(Beginning of THE DATA)
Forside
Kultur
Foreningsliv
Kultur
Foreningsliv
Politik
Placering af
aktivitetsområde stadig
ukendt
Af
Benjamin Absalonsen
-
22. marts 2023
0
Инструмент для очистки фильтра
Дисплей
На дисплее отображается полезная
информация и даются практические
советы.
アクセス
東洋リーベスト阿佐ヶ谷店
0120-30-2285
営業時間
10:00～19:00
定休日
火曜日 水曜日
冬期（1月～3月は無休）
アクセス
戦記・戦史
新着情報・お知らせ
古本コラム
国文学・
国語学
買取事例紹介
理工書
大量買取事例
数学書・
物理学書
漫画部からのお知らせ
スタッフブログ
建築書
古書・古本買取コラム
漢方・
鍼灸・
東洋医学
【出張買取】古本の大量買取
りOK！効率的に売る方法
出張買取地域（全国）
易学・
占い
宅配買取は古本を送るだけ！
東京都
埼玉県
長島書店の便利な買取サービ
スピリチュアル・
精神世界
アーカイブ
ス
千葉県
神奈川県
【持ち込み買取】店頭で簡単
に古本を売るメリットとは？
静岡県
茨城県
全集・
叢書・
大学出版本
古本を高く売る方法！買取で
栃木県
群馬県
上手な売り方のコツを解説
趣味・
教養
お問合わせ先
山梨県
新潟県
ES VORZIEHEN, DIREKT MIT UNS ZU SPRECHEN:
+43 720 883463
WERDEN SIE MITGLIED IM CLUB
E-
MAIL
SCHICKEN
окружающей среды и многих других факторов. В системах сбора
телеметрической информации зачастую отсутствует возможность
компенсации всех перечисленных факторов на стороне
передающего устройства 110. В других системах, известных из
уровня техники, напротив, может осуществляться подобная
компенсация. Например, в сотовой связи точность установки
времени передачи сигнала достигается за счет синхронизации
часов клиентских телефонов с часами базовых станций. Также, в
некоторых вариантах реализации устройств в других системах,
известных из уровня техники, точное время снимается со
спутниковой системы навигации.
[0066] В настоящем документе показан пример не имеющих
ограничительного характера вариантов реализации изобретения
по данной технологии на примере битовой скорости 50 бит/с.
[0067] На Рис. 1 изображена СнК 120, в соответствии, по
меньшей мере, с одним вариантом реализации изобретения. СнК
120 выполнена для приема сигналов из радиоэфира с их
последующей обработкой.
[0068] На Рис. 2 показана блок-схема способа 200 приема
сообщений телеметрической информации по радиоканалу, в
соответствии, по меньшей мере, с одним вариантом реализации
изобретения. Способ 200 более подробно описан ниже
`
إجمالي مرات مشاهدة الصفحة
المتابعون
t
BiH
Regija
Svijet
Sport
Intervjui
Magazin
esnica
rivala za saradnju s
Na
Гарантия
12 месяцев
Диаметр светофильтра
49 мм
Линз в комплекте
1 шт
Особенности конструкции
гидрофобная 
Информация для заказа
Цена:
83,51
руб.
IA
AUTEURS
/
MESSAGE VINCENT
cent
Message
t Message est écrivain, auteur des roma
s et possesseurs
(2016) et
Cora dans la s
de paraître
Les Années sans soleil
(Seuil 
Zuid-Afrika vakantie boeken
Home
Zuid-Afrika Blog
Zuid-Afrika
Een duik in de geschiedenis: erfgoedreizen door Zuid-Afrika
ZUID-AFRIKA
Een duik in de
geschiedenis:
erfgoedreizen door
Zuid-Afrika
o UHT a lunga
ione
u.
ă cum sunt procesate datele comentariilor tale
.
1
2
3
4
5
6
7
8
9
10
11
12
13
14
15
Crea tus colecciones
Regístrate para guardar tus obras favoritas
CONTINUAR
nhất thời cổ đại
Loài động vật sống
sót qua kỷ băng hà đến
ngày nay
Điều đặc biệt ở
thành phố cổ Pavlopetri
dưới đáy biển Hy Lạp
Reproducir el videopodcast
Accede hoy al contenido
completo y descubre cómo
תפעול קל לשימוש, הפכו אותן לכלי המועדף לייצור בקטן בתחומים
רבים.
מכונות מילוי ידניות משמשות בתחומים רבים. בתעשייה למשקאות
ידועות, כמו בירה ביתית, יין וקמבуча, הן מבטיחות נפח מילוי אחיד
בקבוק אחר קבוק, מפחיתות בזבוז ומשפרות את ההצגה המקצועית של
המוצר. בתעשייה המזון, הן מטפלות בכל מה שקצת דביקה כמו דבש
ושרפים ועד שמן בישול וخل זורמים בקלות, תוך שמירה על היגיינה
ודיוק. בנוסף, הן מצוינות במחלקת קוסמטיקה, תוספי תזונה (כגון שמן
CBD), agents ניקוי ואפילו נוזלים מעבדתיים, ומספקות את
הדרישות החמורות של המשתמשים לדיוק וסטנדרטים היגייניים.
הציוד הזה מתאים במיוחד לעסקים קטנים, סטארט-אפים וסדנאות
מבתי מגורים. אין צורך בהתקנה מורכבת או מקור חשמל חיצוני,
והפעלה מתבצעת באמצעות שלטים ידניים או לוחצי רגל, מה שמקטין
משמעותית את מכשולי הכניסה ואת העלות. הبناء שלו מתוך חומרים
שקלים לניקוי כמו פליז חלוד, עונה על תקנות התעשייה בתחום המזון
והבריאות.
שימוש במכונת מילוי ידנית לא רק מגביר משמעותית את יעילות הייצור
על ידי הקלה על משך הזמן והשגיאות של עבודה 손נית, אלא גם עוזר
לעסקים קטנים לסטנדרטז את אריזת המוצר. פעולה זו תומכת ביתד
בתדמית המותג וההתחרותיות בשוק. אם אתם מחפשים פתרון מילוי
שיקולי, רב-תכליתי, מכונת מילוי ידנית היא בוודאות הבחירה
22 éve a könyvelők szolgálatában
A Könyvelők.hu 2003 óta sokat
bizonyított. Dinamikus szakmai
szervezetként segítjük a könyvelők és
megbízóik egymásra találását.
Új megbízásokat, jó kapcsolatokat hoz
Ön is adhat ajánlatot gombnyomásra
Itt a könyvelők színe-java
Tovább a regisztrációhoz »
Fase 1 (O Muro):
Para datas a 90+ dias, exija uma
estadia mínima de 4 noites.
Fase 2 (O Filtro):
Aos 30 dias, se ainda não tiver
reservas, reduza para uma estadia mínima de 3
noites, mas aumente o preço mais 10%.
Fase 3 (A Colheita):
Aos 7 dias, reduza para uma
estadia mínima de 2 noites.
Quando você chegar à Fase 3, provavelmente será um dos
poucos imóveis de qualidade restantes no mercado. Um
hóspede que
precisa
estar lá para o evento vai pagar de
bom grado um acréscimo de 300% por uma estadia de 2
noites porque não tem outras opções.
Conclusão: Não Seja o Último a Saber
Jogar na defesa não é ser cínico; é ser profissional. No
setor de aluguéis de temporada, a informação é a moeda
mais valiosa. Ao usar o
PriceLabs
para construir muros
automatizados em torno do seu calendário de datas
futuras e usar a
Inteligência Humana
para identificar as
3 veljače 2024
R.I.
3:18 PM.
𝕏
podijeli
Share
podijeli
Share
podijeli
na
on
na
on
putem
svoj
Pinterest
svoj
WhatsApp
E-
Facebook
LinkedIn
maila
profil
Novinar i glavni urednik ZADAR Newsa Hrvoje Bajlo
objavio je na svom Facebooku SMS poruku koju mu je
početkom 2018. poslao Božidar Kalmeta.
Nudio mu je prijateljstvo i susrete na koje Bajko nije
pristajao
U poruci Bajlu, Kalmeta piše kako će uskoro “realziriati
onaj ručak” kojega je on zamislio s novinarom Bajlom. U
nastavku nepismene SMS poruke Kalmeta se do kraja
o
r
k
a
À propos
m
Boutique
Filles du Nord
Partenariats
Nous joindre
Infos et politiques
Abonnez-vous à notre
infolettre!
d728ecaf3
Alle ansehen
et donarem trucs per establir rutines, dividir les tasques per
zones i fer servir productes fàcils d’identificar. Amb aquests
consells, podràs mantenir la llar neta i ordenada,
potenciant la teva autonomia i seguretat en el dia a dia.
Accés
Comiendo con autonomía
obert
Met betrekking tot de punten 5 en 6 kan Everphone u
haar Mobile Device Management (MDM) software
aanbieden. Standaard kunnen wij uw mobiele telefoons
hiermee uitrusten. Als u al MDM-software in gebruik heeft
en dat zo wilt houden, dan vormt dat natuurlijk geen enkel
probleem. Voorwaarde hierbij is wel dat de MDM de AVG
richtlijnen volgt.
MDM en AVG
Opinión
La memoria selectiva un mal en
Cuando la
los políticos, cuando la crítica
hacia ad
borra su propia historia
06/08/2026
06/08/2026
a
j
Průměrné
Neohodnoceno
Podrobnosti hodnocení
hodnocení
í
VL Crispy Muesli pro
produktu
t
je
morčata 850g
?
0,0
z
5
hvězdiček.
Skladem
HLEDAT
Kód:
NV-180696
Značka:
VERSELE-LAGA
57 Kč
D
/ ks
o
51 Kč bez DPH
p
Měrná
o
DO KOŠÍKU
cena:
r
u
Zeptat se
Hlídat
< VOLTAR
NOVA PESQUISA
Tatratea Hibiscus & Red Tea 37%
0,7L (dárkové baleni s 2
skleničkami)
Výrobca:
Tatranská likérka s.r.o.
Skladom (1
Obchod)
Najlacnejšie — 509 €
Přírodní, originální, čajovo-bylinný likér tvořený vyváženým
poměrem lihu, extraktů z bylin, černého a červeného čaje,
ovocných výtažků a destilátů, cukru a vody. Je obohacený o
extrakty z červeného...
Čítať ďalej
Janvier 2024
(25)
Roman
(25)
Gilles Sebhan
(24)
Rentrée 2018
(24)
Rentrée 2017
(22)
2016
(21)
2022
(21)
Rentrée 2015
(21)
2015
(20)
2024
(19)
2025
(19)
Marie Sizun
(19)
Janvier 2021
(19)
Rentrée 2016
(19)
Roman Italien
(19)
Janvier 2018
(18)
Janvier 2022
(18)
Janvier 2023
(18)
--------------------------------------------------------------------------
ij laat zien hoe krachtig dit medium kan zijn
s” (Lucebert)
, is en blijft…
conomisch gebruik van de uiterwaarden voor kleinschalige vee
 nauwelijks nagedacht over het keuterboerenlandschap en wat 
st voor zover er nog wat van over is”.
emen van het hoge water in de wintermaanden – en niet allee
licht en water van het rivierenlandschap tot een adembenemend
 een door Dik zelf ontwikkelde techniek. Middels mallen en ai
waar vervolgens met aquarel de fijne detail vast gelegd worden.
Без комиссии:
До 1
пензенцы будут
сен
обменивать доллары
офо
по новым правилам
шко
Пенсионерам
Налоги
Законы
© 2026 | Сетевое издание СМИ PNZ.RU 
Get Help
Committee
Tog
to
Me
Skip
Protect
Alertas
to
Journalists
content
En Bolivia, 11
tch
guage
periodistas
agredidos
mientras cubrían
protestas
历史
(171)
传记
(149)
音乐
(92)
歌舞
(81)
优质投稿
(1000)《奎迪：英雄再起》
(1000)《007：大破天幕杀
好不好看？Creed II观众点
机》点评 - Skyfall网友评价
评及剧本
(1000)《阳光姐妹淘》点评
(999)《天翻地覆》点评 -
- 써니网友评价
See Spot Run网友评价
(End of THE DATA)
EXERCISE DETAILS. Every line that holds the word "רבים" should be copied from the records above.

ANSWER TO THIS TASK.
רבים.
מכונות מילוי ידניות משמשות בתחומים רבים. בתעשייה למשקאות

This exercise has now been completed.